* Problem description: Copy out each line of the material that includes the word "参数名称".

┌────────

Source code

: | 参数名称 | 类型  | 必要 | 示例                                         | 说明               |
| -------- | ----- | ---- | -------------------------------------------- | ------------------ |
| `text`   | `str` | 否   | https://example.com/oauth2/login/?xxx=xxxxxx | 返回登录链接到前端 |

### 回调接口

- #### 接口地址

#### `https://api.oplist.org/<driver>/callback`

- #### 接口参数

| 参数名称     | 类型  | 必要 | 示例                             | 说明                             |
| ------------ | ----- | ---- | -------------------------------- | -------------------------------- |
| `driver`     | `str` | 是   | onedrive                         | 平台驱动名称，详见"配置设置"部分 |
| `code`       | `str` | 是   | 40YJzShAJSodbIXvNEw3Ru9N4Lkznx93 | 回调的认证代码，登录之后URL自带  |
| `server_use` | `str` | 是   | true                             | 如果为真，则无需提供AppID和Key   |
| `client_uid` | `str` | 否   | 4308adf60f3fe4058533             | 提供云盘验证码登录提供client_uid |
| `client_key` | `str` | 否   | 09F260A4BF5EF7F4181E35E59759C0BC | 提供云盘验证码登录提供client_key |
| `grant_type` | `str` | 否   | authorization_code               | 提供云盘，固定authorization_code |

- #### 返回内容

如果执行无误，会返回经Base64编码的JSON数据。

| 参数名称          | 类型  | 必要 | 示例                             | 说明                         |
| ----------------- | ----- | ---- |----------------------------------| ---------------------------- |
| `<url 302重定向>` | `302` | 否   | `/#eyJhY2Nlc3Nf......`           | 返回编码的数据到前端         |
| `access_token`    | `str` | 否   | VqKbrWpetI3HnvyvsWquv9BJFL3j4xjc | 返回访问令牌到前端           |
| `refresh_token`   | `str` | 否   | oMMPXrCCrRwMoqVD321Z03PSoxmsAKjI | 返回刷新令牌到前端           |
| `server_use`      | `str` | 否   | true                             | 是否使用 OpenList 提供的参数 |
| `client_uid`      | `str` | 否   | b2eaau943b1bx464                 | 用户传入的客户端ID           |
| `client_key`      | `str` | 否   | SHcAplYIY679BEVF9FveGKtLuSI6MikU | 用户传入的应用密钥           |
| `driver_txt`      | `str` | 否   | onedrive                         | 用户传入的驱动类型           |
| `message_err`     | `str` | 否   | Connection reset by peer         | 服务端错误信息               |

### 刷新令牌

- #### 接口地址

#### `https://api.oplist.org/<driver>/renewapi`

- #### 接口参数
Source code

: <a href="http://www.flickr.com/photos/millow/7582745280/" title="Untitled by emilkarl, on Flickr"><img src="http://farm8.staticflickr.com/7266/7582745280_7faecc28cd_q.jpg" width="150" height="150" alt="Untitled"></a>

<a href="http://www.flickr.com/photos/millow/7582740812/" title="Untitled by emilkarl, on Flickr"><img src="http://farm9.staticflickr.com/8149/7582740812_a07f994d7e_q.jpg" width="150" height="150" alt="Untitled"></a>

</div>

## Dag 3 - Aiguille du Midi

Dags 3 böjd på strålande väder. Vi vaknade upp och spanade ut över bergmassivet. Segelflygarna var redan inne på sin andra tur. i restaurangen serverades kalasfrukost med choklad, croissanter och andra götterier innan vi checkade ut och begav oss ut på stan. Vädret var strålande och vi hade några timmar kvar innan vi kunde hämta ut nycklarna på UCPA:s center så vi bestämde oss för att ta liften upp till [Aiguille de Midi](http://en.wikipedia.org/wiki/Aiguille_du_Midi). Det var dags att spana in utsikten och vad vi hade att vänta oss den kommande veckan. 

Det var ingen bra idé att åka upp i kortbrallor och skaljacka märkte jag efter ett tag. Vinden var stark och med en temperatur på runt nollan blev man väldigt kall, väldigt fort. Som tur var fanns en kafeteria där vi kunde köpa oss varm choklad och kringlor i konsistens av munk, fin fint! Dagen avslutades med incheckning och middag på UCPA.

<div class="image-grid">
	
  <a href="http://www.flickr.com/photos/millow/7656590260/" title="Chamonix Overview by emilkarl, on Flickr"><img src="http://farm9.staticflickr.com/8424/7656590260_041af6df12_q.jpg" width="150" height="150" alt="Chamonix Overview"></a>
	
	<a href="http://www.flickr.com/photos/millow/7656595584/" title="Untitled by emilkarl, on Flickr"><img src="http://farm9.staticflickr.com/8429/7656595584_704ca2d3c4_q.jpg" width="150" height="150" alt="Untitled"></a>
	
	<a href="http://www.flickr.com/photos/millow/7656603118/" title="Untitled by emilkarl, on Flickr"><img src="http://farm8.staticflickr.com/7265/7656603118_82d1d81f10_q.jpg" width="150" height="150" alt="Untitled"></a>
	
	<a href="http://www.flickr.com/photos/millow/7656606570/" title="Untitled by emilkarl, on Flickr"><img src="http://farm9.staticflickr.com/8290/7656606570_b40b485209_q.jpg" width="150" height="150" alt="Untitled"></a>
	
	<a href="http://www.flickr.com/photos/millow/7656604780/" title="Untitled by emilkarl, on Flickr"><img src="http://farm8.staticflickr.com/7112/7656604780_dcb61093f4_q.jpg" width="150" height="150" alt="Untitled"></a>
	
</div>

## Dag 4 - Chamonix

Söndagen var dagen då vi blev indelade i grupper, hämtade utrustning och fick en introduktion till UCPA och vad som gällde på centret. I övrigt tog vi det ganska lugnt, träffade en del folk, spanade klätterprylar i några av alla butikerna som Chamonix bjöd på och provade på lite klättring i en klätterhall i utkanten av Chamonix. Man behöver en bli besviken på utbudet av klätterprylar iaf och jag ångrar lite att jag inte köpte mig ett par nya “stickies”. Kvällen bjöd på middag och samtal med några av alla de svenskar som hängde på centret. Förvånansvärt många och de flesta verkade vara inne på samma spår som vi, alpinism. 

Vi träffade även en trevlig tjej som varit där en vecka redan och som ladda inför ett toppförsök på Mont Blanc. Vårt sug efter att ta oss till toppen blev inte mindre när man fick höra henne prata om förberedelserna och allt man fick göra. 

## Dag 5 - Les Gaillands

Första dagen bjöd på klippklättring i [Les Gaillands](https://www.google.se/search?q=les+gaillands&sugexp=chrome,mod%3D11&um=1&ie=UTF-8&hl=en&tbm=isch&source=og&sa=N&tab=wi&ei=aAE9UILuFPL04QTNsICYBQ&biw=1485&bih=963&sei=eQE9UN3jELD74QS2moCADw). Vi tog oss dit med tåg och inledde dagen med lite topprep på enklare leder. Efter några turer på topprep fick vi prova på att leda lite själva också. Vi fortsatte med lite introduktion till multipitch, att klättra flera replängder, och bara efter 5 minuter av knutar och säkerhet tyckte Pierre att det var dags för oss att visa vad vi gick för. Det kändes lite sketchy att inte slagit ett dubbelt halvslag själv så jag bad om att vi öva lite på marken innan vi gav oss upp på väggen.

└────────

* Answer to this problem:
: | 参数名称 | 类型  | 必要 | 示例                                         | 说明               |
| 参数名称     | 类型  | 必要 | 示例                             | 说明                             |
| 参数名称          | 类型  | 必要 | 示例                             | 说明                         |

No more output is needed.